Zika e chikungunya na mira

Com os mesmos produtos químicos sendo empregados há muito tempo, os mosquitos têm adquirido resistência. Bloqueando a atividade de uma proteína vital para o inseto adulto ou para a larva, a chance do vetor adquirir resistência pode ser reduzida. Feito isso, o resultado final pode ser uma menor circulação de vírus da dengue e também do zika e chikungunya, explica Dutra.

O pesquisador afirma que essa seria uma forma complementar para erradicar doenças transmitidas pelo Aedes aegypti no país, ao lado de vacinas que estão já nas fases finais de testes, como a da dengue, que está sendo produzida e testada pelo Instituto Butantan.

"A vacina é importante porque é ela quem vai nos tornar imunes ao vírus da dengue, mas é o mosquito que carrega o vírus de uma pessoa contaminada para outra. Então, combater o mosquito de forma precoce é importante também", ressalta o pesquisador.

"Logicamente, não teremos uma erradicação total do mosquito, e nem do vírus da dengue, mas acredito que ambas as prevenções se complementam em diminuir o número de pessoas contaminadas", completa.

Planta do cerrado para o combate da doença

Já Helena Russo, doutoranda do Instituto de Química da Unesp, investiga se plantas da família Malpighiaceae, amplamente encontradas no Brasil podem ser boas alternativas para combater o mosquito da dengue. Segundo a pesquisadora, essa linha de plantas ainda é pouco explorada do ponto de vista químico.

Russo explica que, entre as espécies dessa família, algumas são usadas como fonte de alucinógenos em rituais indígenas e outras são tóxicas para rebanhos bovinos. As plantas são tão diversas que algumas produzem frutos populares e saborosos como acerola e murici, com alto valor nutritivo.

O interesse da pesquisadora se concentra naquelas que produzem substâncias nocivas. Ao todo foram avaliadas 139 espécies no que é a maior pesquisa já realizada com essa família botânica, conta. O extrato das folhas foi enviado para a UnB (Universidade de Brasília), parceira no estudo, onde foram testados contra as larvas do Aedes aegypti. Uma das espécies foi capaz de matar 100% das larvas em 24 horas. Outras duas eliminaram 70% das larvas em 72 horas.

As análises são preliminares, mas animadoras — e podem ser inéditas caso futuros testes confirmem os resultados. Existe um desafio, pois detalhes das substâncias em questão ainda não foram descritos na nossa literatura científica.

De qualquer forma, das mais de cem espécies, a mais eficaz contra as larvas do mosquito é uma do gênero Heteropterys, comum do cerrado brasileiro e abundante na região de Araraquara. Os próximos passos da pesquisa serão descobrir quais moléculas das folhas foram responsáveis por matar as larvas e avaliar a eficácia de diferentes concentrações do composto nelas.

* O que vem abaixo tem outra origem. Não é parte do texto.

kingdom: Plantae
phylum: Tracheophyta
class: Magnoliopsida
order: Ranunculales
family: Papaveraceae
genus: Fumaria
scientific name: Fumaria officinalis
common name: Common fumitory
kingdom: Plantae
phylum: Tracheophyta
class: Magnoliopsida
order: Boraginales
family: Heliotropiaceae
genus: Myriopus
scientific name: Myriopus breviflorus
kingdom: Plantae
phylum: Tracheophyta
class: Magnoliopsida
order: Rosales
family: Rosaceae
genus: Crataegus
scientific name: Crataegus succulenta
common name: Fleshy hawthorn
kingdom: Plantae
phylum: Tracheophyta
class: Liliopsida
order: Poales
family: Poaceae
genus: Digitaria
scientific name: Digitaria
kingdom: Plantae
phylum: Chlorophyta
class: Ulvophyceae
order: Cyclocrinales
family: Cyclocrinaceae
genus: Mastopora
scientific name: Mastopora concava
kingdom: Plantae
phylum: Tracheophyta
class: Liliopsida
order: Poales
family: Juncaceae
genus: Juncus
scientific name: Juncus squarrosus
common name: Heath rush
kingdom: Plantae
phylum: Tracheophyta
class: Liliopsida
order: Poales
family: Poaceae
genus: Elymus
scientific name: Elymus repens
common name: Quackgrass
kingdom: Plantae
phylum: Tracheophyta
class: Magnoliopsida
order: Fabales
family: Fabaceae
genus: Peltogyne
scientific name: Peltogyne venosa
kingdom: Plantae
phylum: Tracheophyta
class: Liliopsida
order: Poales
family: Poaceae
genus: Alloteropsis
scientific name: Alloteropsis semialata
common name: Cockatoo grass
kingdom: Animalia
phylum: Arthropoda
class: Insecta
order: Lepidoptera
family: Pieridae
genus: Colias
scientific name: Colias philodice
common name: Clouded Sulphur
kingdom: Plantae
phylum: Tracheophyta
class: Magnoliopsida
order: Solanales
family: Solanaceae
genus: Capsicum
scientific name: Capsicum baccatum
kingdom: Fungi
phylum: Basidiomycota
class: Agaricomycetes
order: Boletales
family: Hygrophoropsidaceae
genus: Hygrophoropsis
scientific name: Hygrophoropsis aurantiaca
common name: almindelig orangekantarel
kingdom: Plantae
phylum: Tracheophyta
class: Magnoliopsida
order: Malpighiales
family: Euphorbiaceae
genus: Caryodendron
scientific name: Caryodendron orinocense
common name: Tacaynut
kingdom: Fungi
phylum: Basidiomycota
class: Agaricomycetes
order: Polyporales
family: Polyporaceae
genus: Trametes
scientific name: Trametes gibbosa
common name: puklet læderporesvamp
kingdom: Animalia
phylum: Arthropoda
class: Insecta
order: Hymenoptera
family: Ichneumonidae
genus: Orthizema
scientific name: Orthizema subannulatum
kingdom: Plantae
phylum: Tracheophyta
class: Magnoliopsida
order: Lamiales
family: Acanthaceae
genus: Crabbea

Russo se interessou em abordagens mais naturais no combate à dengue pelo fato de o Brasil possuir uma das maiores biodiversidades do mundo, destaca. Todavia, não é porque se trata de um composto obtido direto da natureza que teremos um produto menos tóxico ao Aedes. Por isso a importância de mais testes.

"Não necessariamente uma alternativa natural será menos tóxica do que os inseticidas comuns. Muitos estudos devem ser feitos após a identificação das substâncias tóxicas para o mosquito. Depois disso, poderemos saber se essas substâncias naturais tóxicas serão mais seletivas ao mosquito e menos nocivas à nossa saúde [dos humanos]", explica a cientista.

Em caso de novos resultados positivos do uso de plantas dessa família contra a fase de larva do mosquito, haverá uma nova etapa para avaliar a eficiência do método. "Este ano vamos isolar as substâncias do extrato, e ano que vem vamos realizar diversos testes nas larvas e em outros estágios de desenvolvimento do Aedes. Com esses resultados, podemos verificar as possibilidades de aplicação de fato", concluiu.

Ainda que preliminares, os resultados dão esperança de que futuramente novas estratégias de combate ao mosquito serão eficazes.